» **Exercise**: Extend the passage below on temperature changes in the Indian cardamom hills, beginning after its final sentence.

--- Text shown Enclosed Below ---

The change in the maximum temperature recorded from the decade 1978–1987 to the decade 2008–2017 showed a negative value (-2.1 °C) and this may be ascribed to intensive irrigation practiced in the entire cardamom growing areas during the recent past decades than the earlier decades. Minimum temperature calculated (T min in 2008–2017 minus T min in 1978–87) for the forty years (1978–2017) period showed an increase by + 1.9 °C. Unlike the maximum temperature, the minimum temperature has risen over the last 40 years. This could mean the warmer night temperatures in the more recent decades, which could have various negative implications on cardamom physiology and productivity. The change in average temperature over the 40 years period was calculated (T average in 2008–2017 minus T average in 1978–87). A small decrease of − 0.1 °C was observed in average temperature suggesting that the nights have become warmer. These changes are critical for overall function of the cardamom production system. This long-term trends in weather and climate patterns could be reflective of broader climate change phenomena in the perennial cardamom agro forestry system. The decrease in maximum temperatures could be due to various factors, including increased irrigation levels, cloud cover or precipitation rates, while the increase in minimum temperatures could be related to factors like degradation of forest and forest trees, land use change mainly to lesser shade loving crops like black pepper, coffee and tea. The slight decrease in average temperature, being a balance between the two, indicates a complex interplay of factors affecting the regional or local climate over the decades. Earlier studies showed how high value crops like cardamom, tea, coffee and black pepper would be impacted under present and future changing climatic condition in Indian cardamom hills¹⁵. The authors also explained implications of climatic change on the dynamics of pests and diseases affecting theses high value crops besides local hydrological change in the cardamom agroforestry system.

--- End of Enclosed Text shown ---
--- Data for review Enclosed Below ---

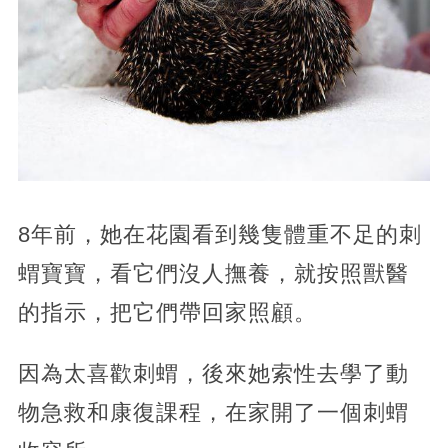
8年前，她在花園看到幾隻體重不足的刺
蝟寶寶，看它們沒人撫養，就按照獸醫
的指示，把它們帶回家照顧。
因為太喜歡刺蝟，後來她索性去學了動
物急救和康復課程，在家開了一個刺蝟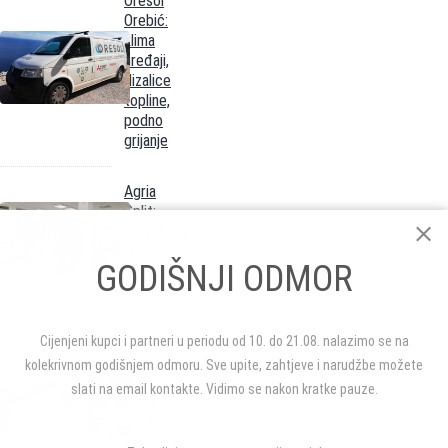
Oresol
Orebić:
klima
uređaji,
dizalice
topline,
podno
grijanje
Agria
Split:
Mitsubishi
i Gree
GODIŠNJI ODMOR
klima
uređaji
Activity
Cijenjeni kupci i partneri u periodu od 10. do 21.08. nalazimo se na
doo
kolekrivnom godišnjem odmoru. Sve upite, zahtjeve i narudžbe možete
Buzet:
slati na email kontakte. Vidimo se nakon kratke pauze.
klima
uređaji,
podno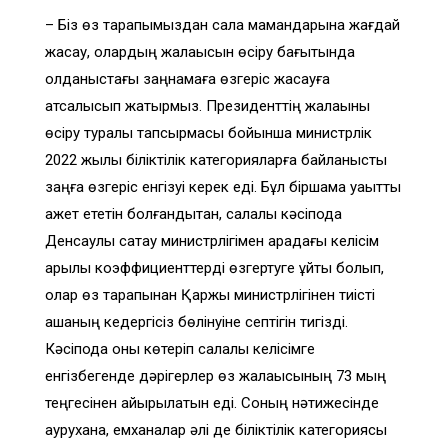
– Біз өз тарапымыздан сала мамандарына жағдай
жасау, олардың жалақысын өсіру бағытында
қолданыстағы заңнамаға өзгеріс жасауға
атсалысып жатырмыз. Президенттің жалақыны
өсіру туралы тапсырмасы бойынша министрлік
2022 жылы біліктілік категорияларға байланысты
заңға өзгеріс енгізуі керек еді. Бұл біршама уақытты
қажет ететін болғандықтан, салалық кәсіподақ
Денсаулық сақтау министрлігімен арадағы келісім
арқылы коэффициенттерді өзгертуге ұйтқы болып,
олар өз тарапынан Қаржы министрлігінен тиісті
ақшаның кедергісіз бөлінуіне септігін тигізді.
Кәсіподақ оны көтеріп салалық келісімге
енгізбегенде дәрігерлер өз жалақысының 73 мың
теңгесінен айырылатын еді. Соның нәтижесінде
аурухана, емханалар әлі де біліктілік категориясы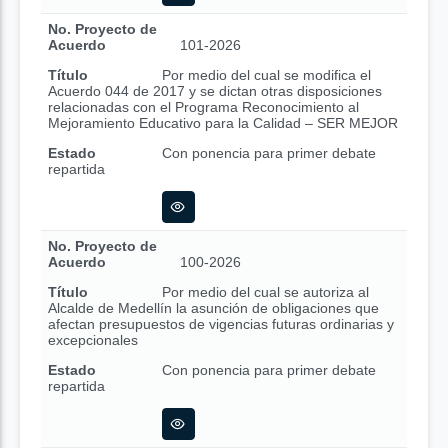
No. Proyecto de
Acuerdo
101-2026
Título
Por medio del cual se modifica el
Acuerdo 044 de 2017 y se dictan otras disposiciones
relacionadas con el Programa Reconocimiento al
Mejoramiento Educativo para la Calidad – SER MEJOR
Estado
Con ponencia para primer debate
repartida
No. Proyecto de
Acuerdo
100-2026
Título
Por medio del cual se autoriza al
Alcalde de Medellín la asunción de obligaciones que
afectan presupuestos de vigencias futuras ordinarias y
excepcionales
Estado
Con ponencia para primer debate
repartida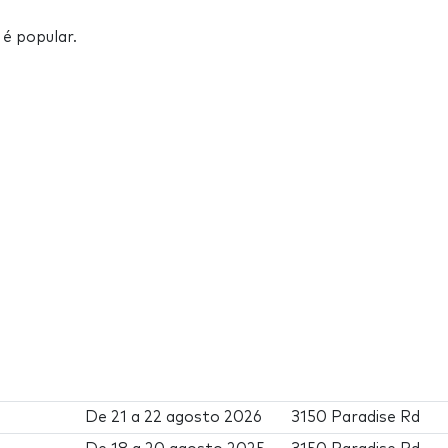
é popular.
De
21
a
22 agosto 2026
3150 Paradise Rd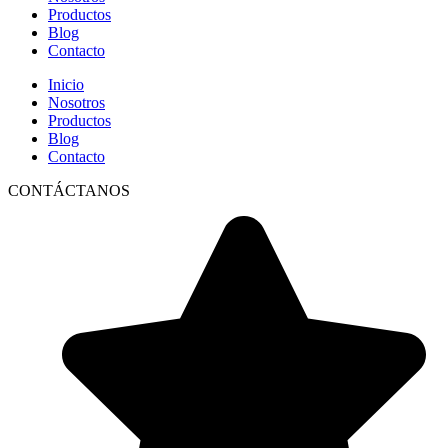
Productos
Blog
Contacto
Inicio
Nosotros
Productos
Blog
Contacto
CONTÁCTANOS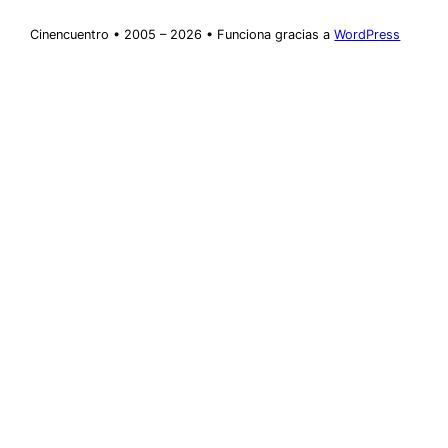
Cinencuentro • 2005 – 2026 • Funciona gracias a
WordPress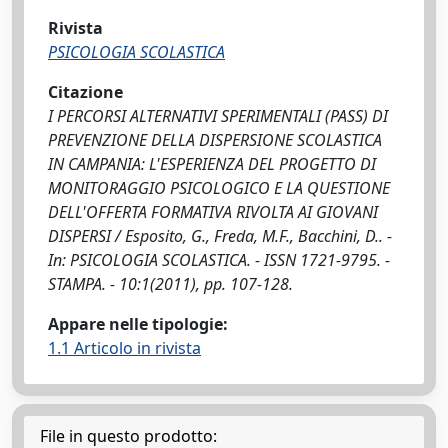
Rivista
PSICOLOGIA SCOLASTICA
Citazione
I PERCORSI ALTERNATIVI SPERIMENTALI (PASS) DI
PREVENZIONE DELLA DISPERSIONE SCOLASTICA
IN CAMPANIA: L'ESPERIENZA DEL PROGETTO DI
MONITORAGGIO PSICOLOGICO E LA QUESTIONE
DELL'OFFERTA FORMATIVA RIVOLTA AI GIOVANI
DISPERSI / Esposito, G., Freda, M.F., Bacchini, D.. -
In: PSICOLOGIA SCOLASTICA. - ISSN 1721-9795. -
STAMPA. - 10:1(2011), pp. 107-128.
Appare nelle tipologie:
1.1 Articolo in rivista
File in questo prodotto: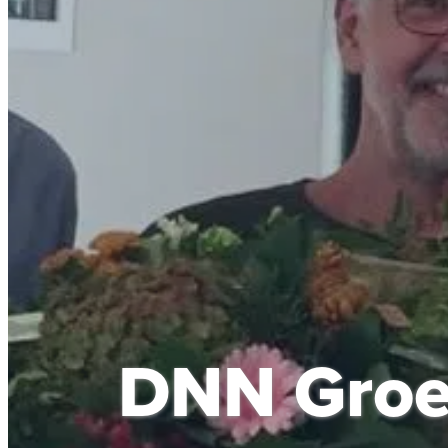
DNN Groep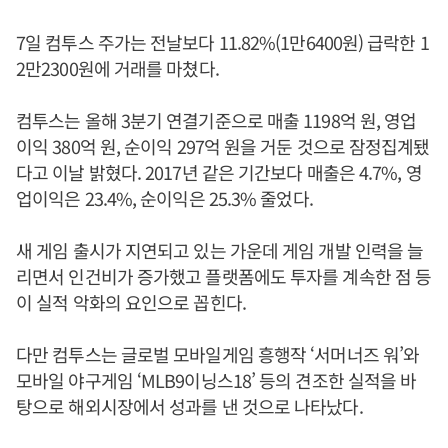
7일 컴투스 주가는 전날보다 11.82%(1만6400원) 급락한 1
2만2300원에 거래를 마쳤다.
컴투스는 올해 3분기 연결기준으로 매출 1198억 원, 영업
이익 380억 원, 순이익 297억 원을 거둔 것으로 잠정집계됐
다고 이날 밝혔다. 2017년 같은 기간보다 매출은 4.7%, 영
업이익은 23.4%, 순이익은 25.3% 줄었다.
새 게임 출시가 지연되고 있는 가운데 게임 개발 인력을 늘
리면서 인건비가 증가했고 플랫폼에도 투자를 계속한 점 등
이 실적 악화의 요인으로 꼽힌다.
다만 컴투스는 글로벌 모바일게임 흥행작 ‘서머너즈 워’와
모바일 야구게임 ‘MLB9이닝스18’ 등의 견조한 실적을 바
탕으로 해외시장에서 성과를 낸 것으로 나타났다.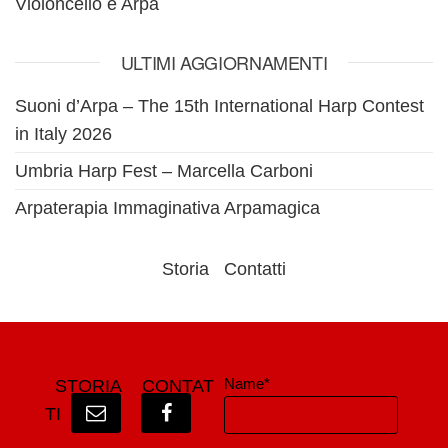
Violoncello e Arpa
ULTIMI AGGIORNAMENTI
Suoni d’Arpa – The 15th International Harp Contest
in Italy 2026
Umbria Harp Fest – Marcella Carboni
Arpaterapia Immaginativa Arpamagica
Storia
Contatti
Name*
STORIA
CONTAT
TI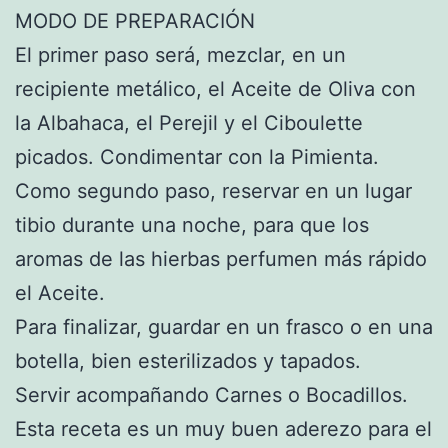
MODO DE PREPARACIÓN
El primer paso será, mezclar, en un
recipiente metálico, el Aceite de Oliva con
la Albahaca, el Perejil y el Ciboulette
picados. Condimentar con la Pimienta.
Como segundo paso, reservar en un lugar
tibio durante una noche, para que los
aromas de las hierbas perfumen más rápido
el Aceite.
Para finalizar, guardar en un frasco o en una
botella, bien esterilizados y tapados.
Servir acompañando Carnes o Bocadillos.
Esta receta es un muy buen aderezo para el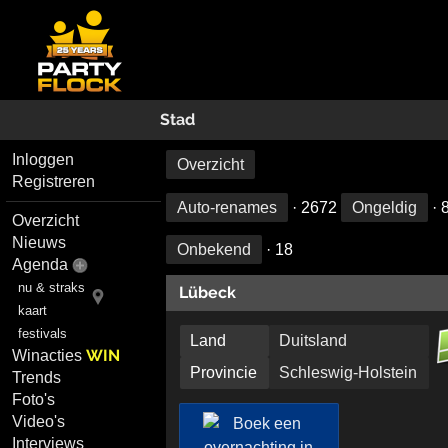
Stad
Inloggen
Overzicht
Registreren
Auto-renames
· 2672
Ongeldig
· 
Overzicht
Nieuws
Onbekend
· 18
Agenda
nu & straks
Lübeck
kaart
festivals
Land
Duitsland
WIN
Winacties
Provincie
Schleswig-Holstein
Trends
Foto's
Video's
Interviews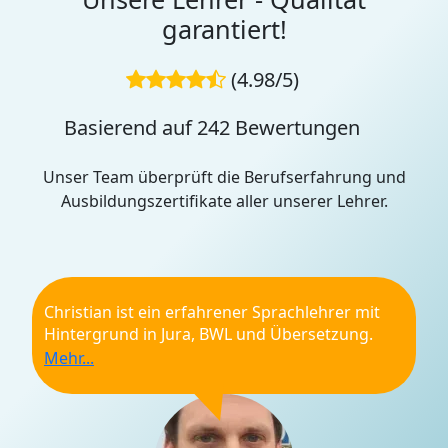
garantiert!
(4.98/5)
Basierend auf 242 Bewertungen
Unser Team überprüft die Berufserfahrung und
Ausbildungszertifikate aller unserer Lehrer.
Christian ist ein erfahrener Sprachlehrer mit
Hintergrund in Jura, BWL und Übersetzung.
Seit 1,5 Jahren unterrichtet er an einer
Sprachschule, zuvor sammelte er Erfahrung im
Englischunterricht und an Berufsschulen. Sein
Unterricht ist praxisnah, empathisch und
individuell auf die Ziele und das Sprachniveau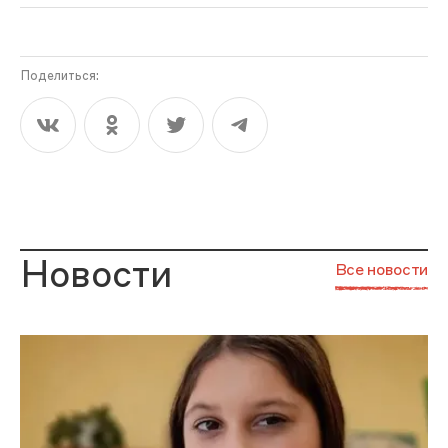
Поделиться:
Новости
Все новости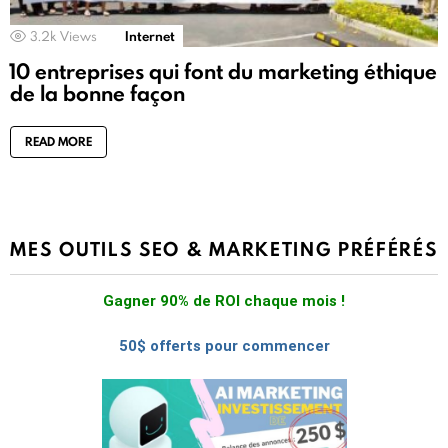
3.2k
Views
Internet
10 entreprises qui font du marketing éthique
de la bonne façon
READ MORE
MES OUTILS SEO & MARKETING PRÉFÉRÉS
Gagner 90% de ROI chaque mois !
50$ offerts pour commencer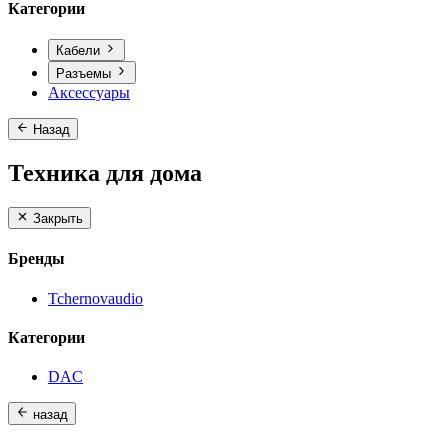
Категории
Кабели
Разъемы
Аксессуары
Назад
Техника для дома
Закрыть
Бренды
Tchernovaudio
Категории
DAC
назад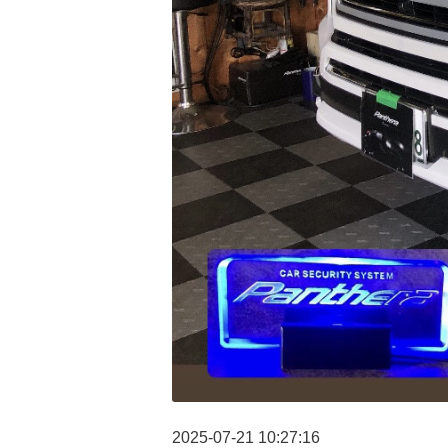
2025-07-21 10:27:16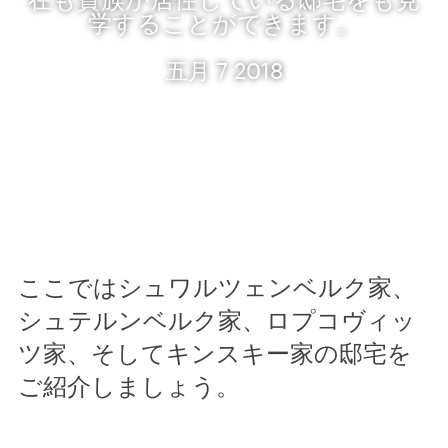
学することができます。
五月 7 2018
ここではシュワルツェンベルク家、
シュテルンベルク家、ロプコヴィッ
ツ家、そしてキンスキー家の邸宅を
ご紹介しましょう。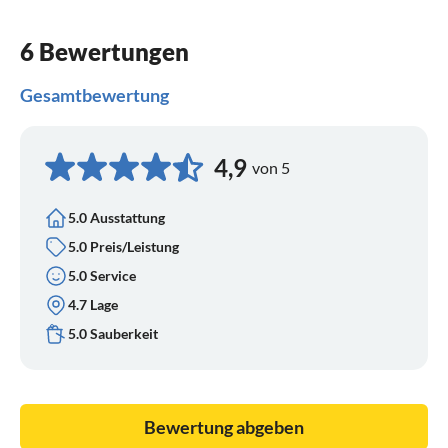
6 Bewertungen
Gesamtbewertung
4,9
von 5
5.0 Ausstattung
5.0 Preis/Leistung
5.0 Service
4.7 Lage
5.0 Sauberkeit
Bewertung abgeben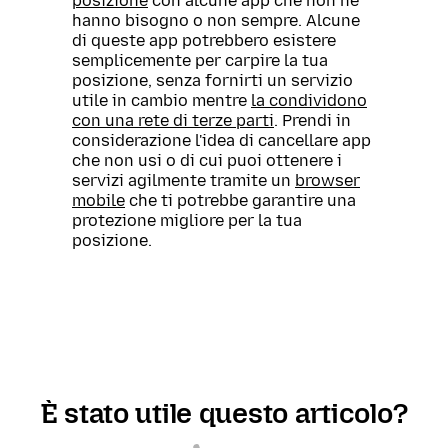
posizione
con alcune app che non ne
hanno bisogno o non sempre. Alcune
di queste app potrebbero esistere
semplicemente per carpire la tua
posizione, senza fornirti un servizio
utile in cambio mentre
la condividono
con una rete di terze parti
. Prendi in
considerazione l'idea di cancellare app
che non usi o di cui puoi ottenere i
servizi agilmente tramite un
browser
mobile
che ti potrebbe garantire una
protezione migliore per la tua
posizione.
È stato utile questo articolo?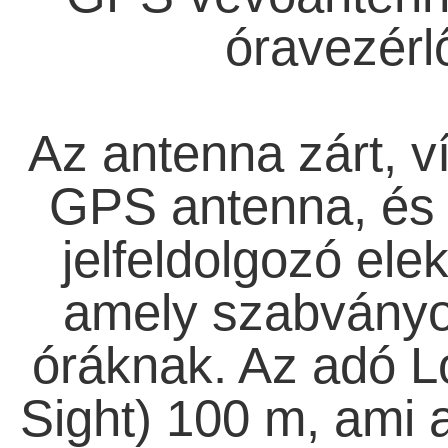
óravezérl
Az antenna zárt, v
GPS antenna, és 
jelfeldolgozó ele
amely szabványos
óráknak. Az adó L
Sight) 100 m, ami 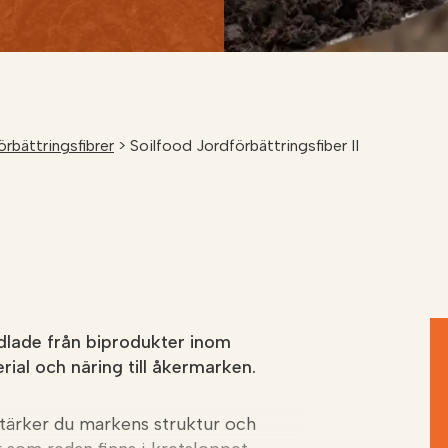
örbättringsfibrer
>
Soilfood Jordförbättringsfiber II
ädlade från biprodukter inom
rial och näring till åkermarken.
stärker du markens struktur och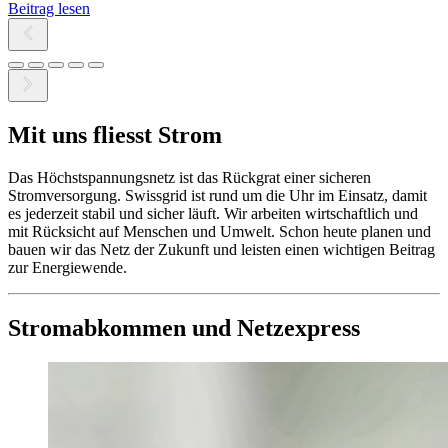
Beitrag lesen
Mit uns fliesst Strom
Das Höchstspannungsnetz ist das Rückgrat einer sicheren
Stromversorgung. Swissgrid ist rund um die Uhr im Einsatz, damit
es jederzeit stabil und sicher läuft. Wir arbeiten wirtschaftlich und
mit Rücksicht auf Menschen und Umwelt. Schon heute planen und
bauen wir das Netz der Zukunft und leisten einen wichtigen Beitrag
zur Energiewende.
Stromabkommen und Netzexpress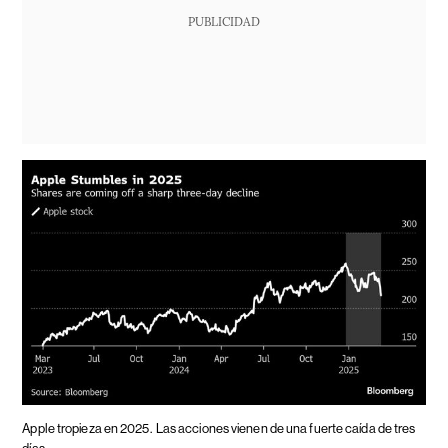
PUBLICIDAD
Apple tropieza en 2025.
Las acciones vienen de una fuerte caída de tres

--- End of Enclosed Data for review ---

» **Response to this task**:
Projection of temperature trends

Model prediction of temperatures

Based on the observed data from previous decades (Fig. 2) the model predicted that the maximum temperature for the next decade (after 2017) will be around 26.0 °C. The negative slope and trend of approximately -0.51 indicates that, on average, the maximum temperature has been decreasing by about 0.51 °C per decade. However, the p-value (0.403) suggested that this decreasing trend is not statistically significant, meaning there isn’t strong evidence to conclude that the maximum temperature has been decreasing systematically over the years studied. Instead, this trend could be due to random variation in the data.

Fig. 2.

Decadal trends in maximum temperature.

The predictive model projects (Fig. 3) that the minimum temperature for the next decade will be around 17.3 °C. This projection is higher than the last observed decade. The positive slope of approximately 0.55 indicated that the minimum temperature has been increasing by about 0.55 °C per decade. This implied a warming trend at night or during the colder periods of the year. However, with a p-value of 0.136, the trend, while more pronounced than that of the maximum temperature, still does not reach conventional levels of statistical significance (typically p < 0.05). Thus, while there has been a pattern of increasing minimum temperatures, we are less confident in asserting this as a definitive long-term trend across decades based on statistical criteria.

Fig. 3.

Decadal trends in minimum temperature.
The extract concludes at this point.